In fact, now that hedge funds are starting to into the game, they have the potential to saturate the lending market so much that it dilutes yields for investors over time.
How to mitigate risk
With due diligence you can somewhat tailor that risk to your level of tolerance. Both LendingTree and Prosper rate borrowers in a way that tells you exactly how risky lending to them would be. If you're looking for a stable investment with a low risk factor, chose a borrower with a low risk of default and a high rating. And if you've got cash to burn and really want to roll the dice, go with riskier loans.
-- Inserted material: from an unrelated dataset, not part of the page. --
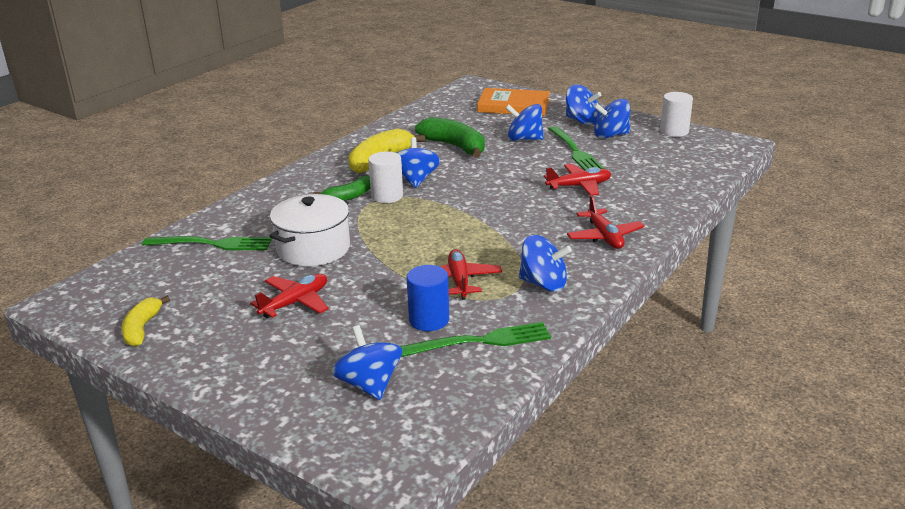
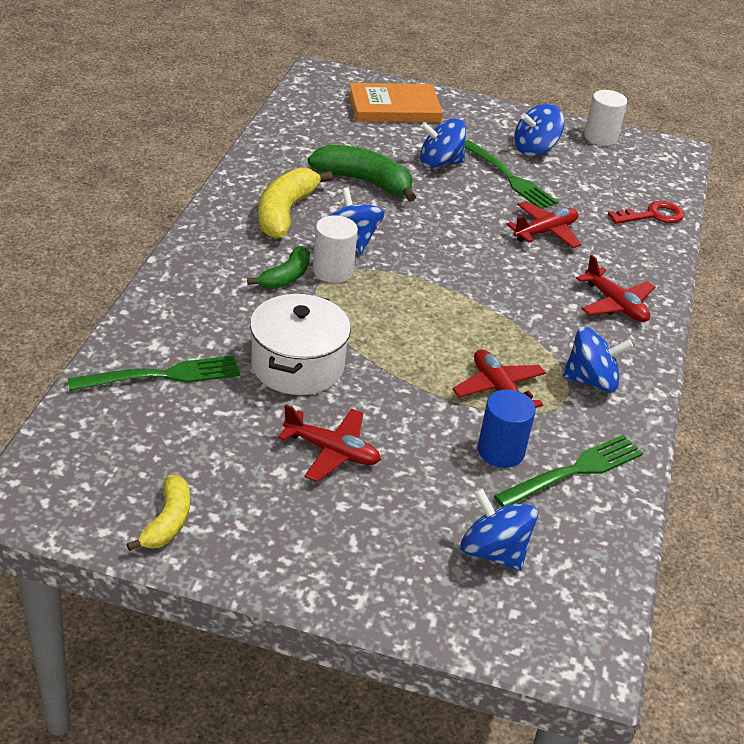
camera: 25 degrees left, 10 degrees up
yellow banana [121,295,170,347] -> yellow banana turned 150 degrees counterclockwise [126,475,190,551]
red plane [250,274,329,318] -> red plane turned 90 degrees clockwise [278,405,381,482]
blue spinning top [566,85,601,125] -> none
none -> red key [608,201,684,224]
Our advice: Use P2P loans as an alternative to a low-yield savings vehicle, not as a get rich quick scheme (unless you've got that kind of cash lying around, then by all means, go for it).
In a recent letter to subscribers, Renton says the most important question P2P investors can ask themselves is what kind of investor they are:
Will you take it personally if a borrower you have invested in defaults on his or her loan? If the idea of a default freaks you out then you should stick with the A-rated borrowers. The downside of choosing that route is that you have can "only" achieve a maximum return of around 5-6%. Now, in today's market you might be very satisfied with that kind of return. But if you want to see if you can achieve 10% of more then you need to invest in higher risk borrowers. And while you can still get defaults from A-rated borrowers with C-, D- or E-rated borrowers their default rate is much higher. Unless you are very lucky you will receive many defaults with higher risk borrowers. But with careful screening criteria you can minimize the downside risks.
For investors, picking and choosing through thousands of different loans to invest in is where it gets tough. There are a few helpful resources out there can help you get started. We suggest downloading Renton's excellent free e-book with beginner tips and thoroughly reviewing the FAQ for Prosper and Lending Club.